*** Opening ENTRIES PROVIDED ***

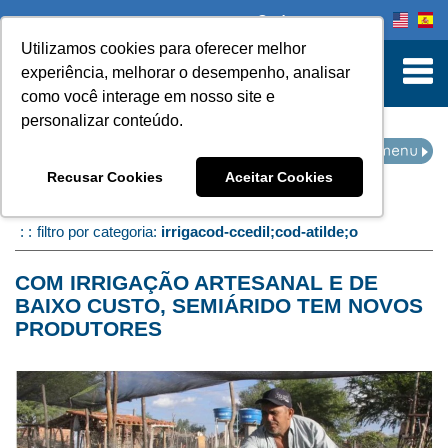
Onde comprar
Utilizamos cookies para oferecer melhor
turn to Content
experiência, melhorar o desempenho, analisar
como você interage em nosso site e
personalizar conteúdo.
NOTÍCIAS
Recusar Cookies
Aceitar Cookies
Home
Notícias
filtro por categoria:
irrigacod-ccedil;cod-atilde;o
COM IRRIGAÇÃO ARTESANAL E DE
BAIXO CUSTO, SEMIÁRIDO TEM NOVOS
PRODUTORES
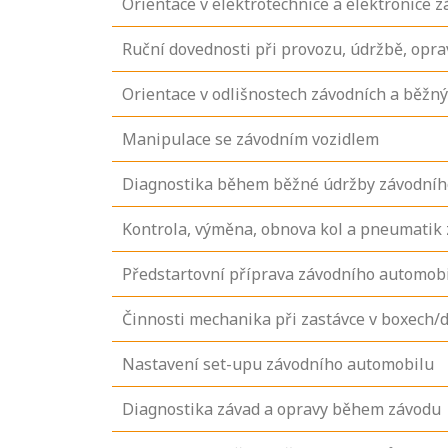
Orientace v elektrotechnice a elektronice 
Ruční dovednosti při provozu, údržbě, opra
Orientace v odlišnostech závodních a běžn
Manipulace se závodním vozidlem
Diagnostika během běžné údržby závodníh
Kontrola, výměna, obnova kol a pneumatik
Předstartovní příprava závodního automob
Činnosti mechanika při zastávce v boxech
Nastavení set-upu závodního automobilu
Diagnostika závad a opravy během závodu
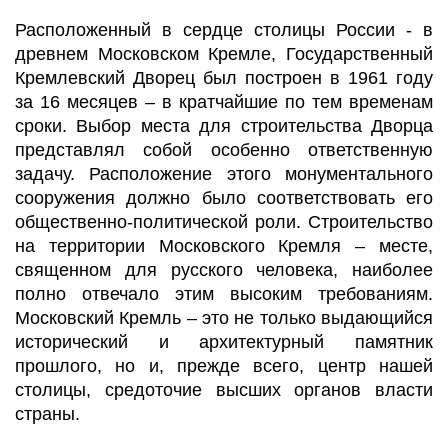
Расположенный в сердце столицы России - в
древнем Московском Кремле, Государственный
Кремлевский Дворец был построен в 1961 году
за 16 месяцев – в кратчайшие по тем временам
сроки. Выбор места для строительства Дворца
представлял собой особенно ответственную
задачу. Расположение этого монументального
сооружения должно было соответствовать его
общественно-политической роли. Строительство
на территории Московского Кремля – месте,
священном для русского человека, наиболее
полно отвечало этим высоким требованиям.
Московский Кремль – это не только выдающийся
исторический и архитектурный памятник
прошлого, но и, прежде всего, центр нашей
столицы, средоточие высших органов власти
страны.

*** Closing ENTRIES PROVIDED ***
*** Opening ENTRIES PROVIDED ***

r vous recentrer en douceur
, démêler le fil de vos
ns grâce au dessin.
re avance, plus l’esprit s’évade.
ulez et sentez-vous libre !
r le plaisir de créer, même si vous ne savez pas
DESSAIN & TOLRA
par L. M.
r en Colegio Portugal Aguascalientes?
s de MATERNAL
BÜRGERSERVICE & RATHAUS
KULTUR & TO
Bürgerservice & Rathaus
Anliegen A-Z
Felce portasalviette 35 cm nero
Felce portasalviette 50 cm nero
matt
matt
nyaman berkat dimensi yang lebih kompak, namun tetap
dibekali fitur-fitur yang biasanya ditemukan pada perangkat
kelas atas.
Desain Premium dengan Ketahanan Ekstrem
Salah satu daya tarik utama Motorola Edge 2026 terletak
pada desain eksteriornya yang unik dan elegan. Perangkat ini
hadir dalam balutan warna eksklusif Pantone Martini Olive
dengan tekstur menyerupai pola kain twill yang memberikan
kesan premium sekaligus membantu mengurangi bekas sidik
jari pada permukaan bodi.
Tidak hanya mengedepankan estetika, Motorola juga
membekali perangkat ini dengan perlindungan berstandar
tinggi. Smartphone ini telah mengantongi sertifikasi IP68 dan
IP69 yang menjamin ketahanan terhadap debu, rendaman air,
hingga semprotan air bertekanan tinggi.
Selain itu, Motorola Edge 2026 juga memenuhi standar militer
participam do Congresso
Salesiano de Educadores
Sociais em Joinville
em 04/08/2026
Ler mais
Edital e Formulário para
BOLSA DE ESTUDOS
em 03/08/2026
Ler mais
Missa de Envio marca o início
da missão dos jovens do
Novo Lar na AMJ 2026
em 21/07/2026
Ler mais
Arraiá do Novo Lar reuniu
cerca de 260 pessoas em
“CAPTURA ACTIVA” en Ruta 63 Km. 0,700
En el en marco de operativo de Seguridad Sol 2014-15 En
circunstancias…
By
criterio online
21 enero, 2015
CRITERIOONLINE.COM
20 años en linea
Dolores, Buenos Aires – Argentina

*** Closing ENTRIES PROVIDED ***

» **EXERCISE PROMPT**:
Copy out the lines of the listing word for word, starting at the line that contains "Расположенный в сердце столицы России - в" and stopping after the line that contains "представлял собой особенно ответственную".

» **EXERCISE SOLUTION**:
Расположенный в сердце столицы России - в
древнем Московском Кремле, Государственный
Кремлевский Дворец был построен в 1961 году
за 16 месяцев – в кратчайшие по тем временам
сроки. Выбор места для строительства Дворца
представлял собой особенно ответственную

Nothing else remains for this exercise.